Toledo Legal News - 10th District rejects motion to set aside murder conviction, sentence
A Franklin County appellate panel recently affirmed a lower court's decision denying a man's motion to set aside an allegedly void murder conviction and sentence.
The 10th District Court of Appeals rejected Marcus White's claim that the judgment convicting him of felonious assault and murder was void and held the motion to set aside that judgment was properly interpreted as an untimely petition for post-conviction relief.
White was first indicted in October 2003 for one count of aggravated murder and one count of attempted murder.
A jury in the Franklin County Court of Common Pleas, however, found him not guilty of both counts but guilty of lesser-included offenses of murder and felonious assault.
The common pleas court sentenced him accordingly in August 2005 and White appealed.
The 10th District found the trial court erred by imposing a non-minimum term for White's felonious assault conviction and remanded for a new sentencing hearing.
The trial court entered a new sentence in October 2006 and the 10th District affirmed the judgment and sentence on appeal.
In September 2012, White filed a motion to vacate and set aside his judgment of conviction and sentence.
In the action, White claimed that the judgment was void.
The common pleas court treated the motion as a petition for post-conviction relief and denied it as untimely and barred by res judicata.
White appealed the ruling to the 10th District and claimed the trial court abused its discretion and "simply ignored its duty" by denying the motion.
"Under his single assignment of error, appellant argues that his judgment of conviction is void on the basis that, during his jury trial, the trial court, in instructing the jury as to the offense of murder, erred in failing to give instructions on voluntary manslaughter and involuntary manslaughter," 10th District Judge Susan Brown wrote for the court.

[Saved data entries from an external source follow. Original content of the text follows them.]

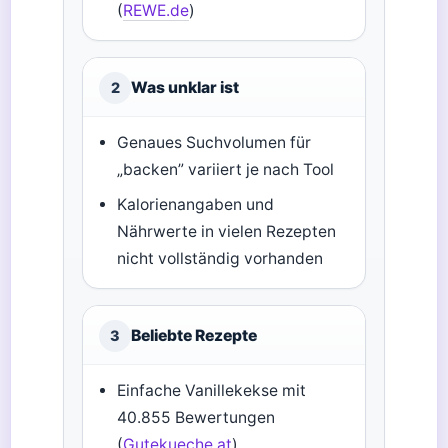
(
REWE.de
)
Was unklar ist
2
Genaues Suchvolumen für
„backen” variiert je nach Tool
Kalorienangaben und
Nährwerte in vielen Rezepten
nicht vollständig vorhanden
Beliebte Rezepte
3
Einfache Vanillekekse mit
40.855 Bewertungen
(
Gutekueche.at
)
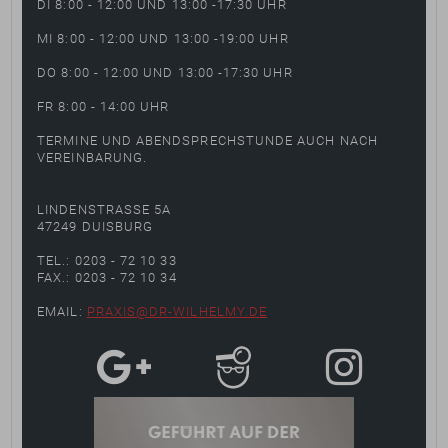
DI 8:00 - 12:00 UND 13:00 -17:30 UHR
MI 8:00 - 12:00 UND 13:00 -19:00 UHR
DO 8:00 - 12:00 UND 13:00 -17:30 UHR
FR 8:00 - 14:00 UHR
TERMINE UND ABENDSPRECHSTUNDE AUCH NACH
VEREINBARUNG.
LINDENSTRASSE 5A
47249 DUISBURG
TEL.: 0203 - 72 10 33
FAX.: 0203 - 72 10 34
EMAIL:
PRAXIS@DR-WILHELMY.DE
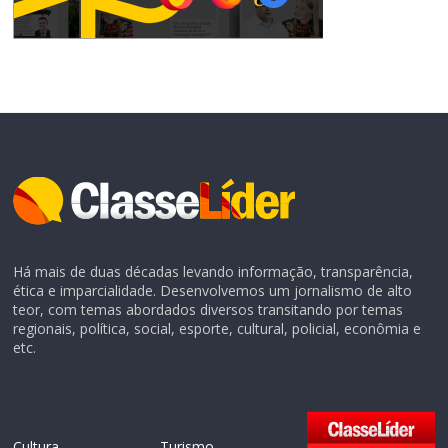
Há mais de duas décadas levando informação, transparência,
ética e imparcialidade. Desenvolvemos um jornalismo de alto
teor, com temas abordados diversos transitando por temas
regionais, política, social, esporte, cultural, policial, econômia e
etc.
Cultura
Turismo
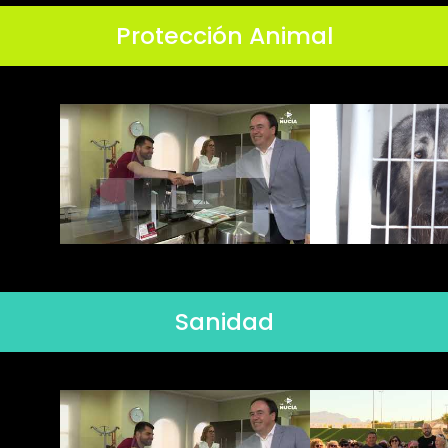
Protección Animal
Sanidad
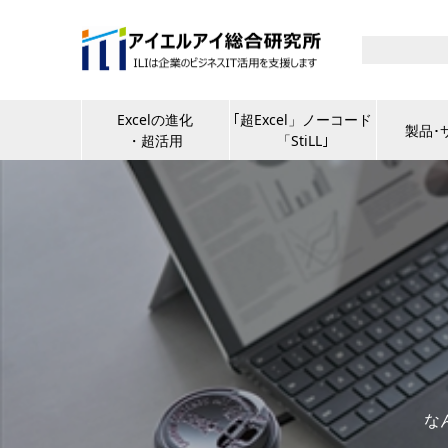
Excelの進化
｢超Excel」ノーコード
製品･
・超活用
「StiLL｣
な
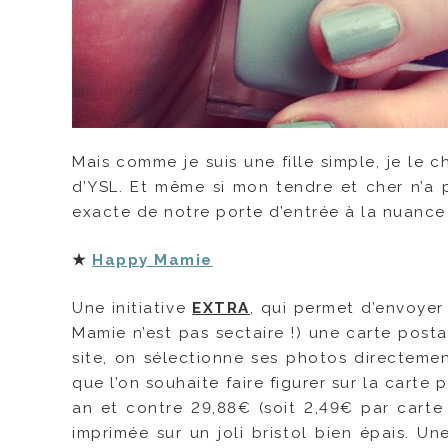
Mais comme je suis une fille simple, je le ch
d’YSL. Et même si mon tendre et cher n’a 
exacte de notre porte d’entrée à la nuance p
★
Happy Mamie
Une initiative
EXTRA
, qui permet d’envoye
Mamie n’est pas sectaire !) une carte post
site, on sélectionne ses photos directemen
que l’on souhaite faire figurer sur la cart
an et contre 29,88€ (soit 2,49€ par carte
imprimée sur un joli bristol bien épais. U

The three-judge appellate panel found the judgment of conviction was not void and held that, on that basis, the trial court properly interpreted White's motion as a petition for post-conviction relief.
In regard to instructions on manslaughter, the trial court found White was not eligible for such instructions.
"First, the defendant requested and was granted a self defense instruction as to aggravated murder in count one of the indictment. The defendant cannot have it both ways. Either he intentionally shot the victim in self defense or he acted in the heat of passion as a result of provocation. The two are mutually exclusive," the trial court wrote in its entry denying his motion.
The appellate panel found no error in the common pleas court's analysis and further held that it had previously addressed the issue of manslaughter on appeal.
It maintained that a petition for post-conviction relief may be dismissed when its claims were raised or could have been raised on direct appeal.
"In the present case, the claims raised by appellant could have been raised on direct appeal and were, in fact, raised and rejected by this court in appellant's application to reopen his appeal. Here, the trial court did not err in concluding that appellant's petition was untimely and that it was barred under the doctrine of res judicata," Brown stated.
Tenth District judges Lisa Sadler and John Connor joined Brown to affirm the common pleas court's ruling.
The case is cited State v. White, case No. 2013-Ohio-2217.